Project

EU Literature Festival 2021

Writers and translators from around Europe will participate in readings, lectures, dialogues, and panel discussions with Japanese intellectuals. This year’s festival, the fifth of its kind, will introduce notable European writers and their works through a variety of events. Mr. Toon Tellegen from the Netherlands will also participate in the festival. Saki Nagayama, the translator of “The Hedgehog’s Wish,” “The Perturbed Squirrel,” “The Grasshopper’s Happiness,” and “The Story I Heard from My Grandfather,” published by Shinchosha, will also give a talk with Mr. Toon. The talk event will include an interview about The Grasshopper’s Happiness, and an introduction to Tellegen’s poetry, which is still unknown in Japan.

Following last year’s event, this year’s event will be held through online streaming.

They are also updating the limited-time release of works by European authors (short stories or excerpts from full-length stories), which was announced last year, with a new lineup. Most of them will be introduced in Japan for the first time.

Information on Talk Events by Dutch Representatives

Monday, 22 November, online streaming, 20:00-21:15 Dutch, Japanese (interpretation available)

Event report

Talk event with writer Toon Tellegen and translator Saki Nagayama – Toon Tellegen’s World

This year’s European Literature Festival, which marked its fifth edition, was once again held mostly online while pursuing the same goal of bringing European literature closer to the Japanese public.

Writer Toon Tellegen and translator Saki Nagayama represented the Netherlands for this year’s festival. Through the discussion of his translated works as well as untranslated poetry, the audience got a closer look into how it takes an intricate web of literature enthusiast and almost fate-like encounters for a book to travel all the way from a small country like the Netherlands to readers in Japan.

In conversation with the writer, the passionate translator of Tellegen’s work spoke about the boundless success of Toon Tellegen’s animal stories, the likeness of his work to the work of Shuntaro Tanikawa, one of the most acclaimed Japanese poets and advocate of Tellegen’s work in Japan, his authorship and the challenges she faced while translating his work. Luk van Haute (translator Japanese-Dutch of many notable works of authors such as Soseki Natsume, Yoko Ogawa, Haruki Murakami, Sayaka Murata and many more ) translated one of Tanikawa’s poems “Music of the River’’ from his collection Beige, as a special gift to Toon Tellegen.  

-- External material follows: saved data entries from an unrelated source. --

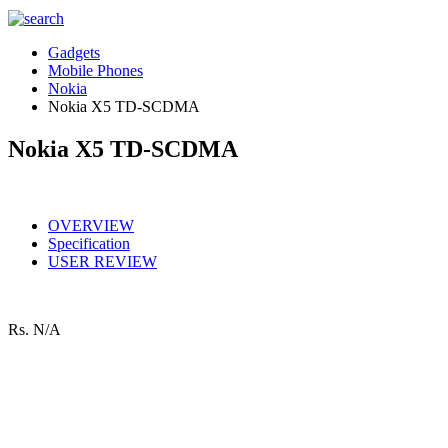
Gadgets
Mobile Phones
Nokia
Nokia X5 TD-SCDMA
Nokia X5 TD-SCDMA
OVERVIEW
Specification
USER REVIEW
Rs.
N/A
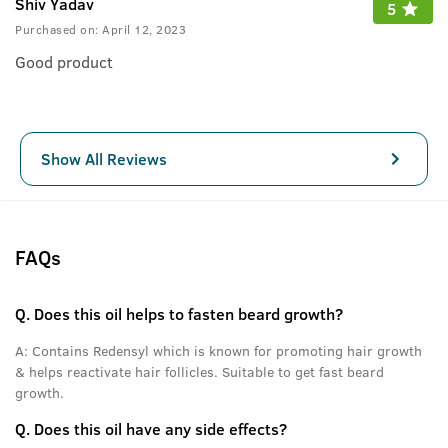
Shiv Yadav
5
Purchased on:
April 12, 2023
Good product
Show All Reviews
FAQs
Q.
Does this oil helps to fasten beard growth?
A:
Contains Redensyl which is known for promoting hair growth
& helps reactivate hair follicles. Suitable to get fast beard
growth.
Q.
Does this oil have any side effects?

Toon Tellegen, much loved in Japan, was finally able to address his Japanese audience since his 2018 trip in honour of the publication of A Great and Complicated Adventure had to be cancelled. The duo received the 2017 Japan Booksellers’ Award in the translation novel category for What the Hedgehog Really Wanted, and has ever since maintained a loyal readership. 

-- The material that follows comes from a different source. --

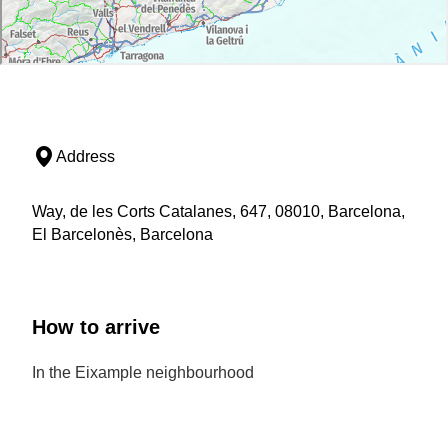
Address
Way, de les Corts Catalanes, 647, 08010, Barcelona,
El Barcelonès, Barcelona
How to arrive
In the Eixample neighbourhood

The silver lining of an event forced to be held online, is that the audience can participate from anywhere in the world. It was evident from the Q&A that the audience was participating from Japan as well as the Netherlands. Dutch speakers were also able to enjoy the talk event since it was held in Dutch with the Japanese translation from Saki Nagayama. Regardless of the virtual setting, laughter could be sensed during the Q&A, when the duo was asked about what is typically Dutch about Tellegen’s animal stories. An example was given of Teunis, an elephant in his work, who can be particularly clumsy and blunt. 

Saki Nagayama closed the event by sharing that her work as Tellegen’s translator isn’t over until his poetry is also translated in Japanese, leaving the audience with the hope of more to come.

Toon Tellegen’s translated works: https://www.shinchosha.co.jp/writer/5333/

Toon Tellegen

Born in 1941 on an island in the south of the Netherlands to a Dutch father and a Russian-born mother. After graduating from Utrecht University and serving as a Masai doctor in Kenya, he became a practitioner in Amsterdam. In 1984, he published the story of animals, Not a Day Went By, written for his young daughter. Since then, he has published more than 50 books with animals as the main characters and won many literary awards. Highly respected by the Dutch publishing world and readers it is no surprise that he has won both the Theo Thijssen Prize (an oeuvre award for writers of books for children and young adults) and the Constantijn Huygens Prize for his entire oeuvre, as well as the 2017 Japan Booksellers’ Award in the translation novel category for What the Hedgehog Really Wanted.

Saki Nagayama

Born in Kobe in 1963. Completed the master’s program at Kwansei Gakuin University Graduate School, Department of Cultural Anthropology. Studied abroad in 1987 at Leiden University as a Dutch government scholarship student. Since then, she has lived in the Netherlands and now lives in Amsterdam. Her translated works include What the Hedgehog Really Wanted and The Grasshopper’s Happiness by Toon Tellegen, The Discovery of Heaven and The Procedure by Harry Mulisch, Post Mortem by Peter Terrin, The Blue Wings by Jef Aerts, The Secret Diary of Hendrik Groen, 83 1/4 years old by Hendrik Groen etc.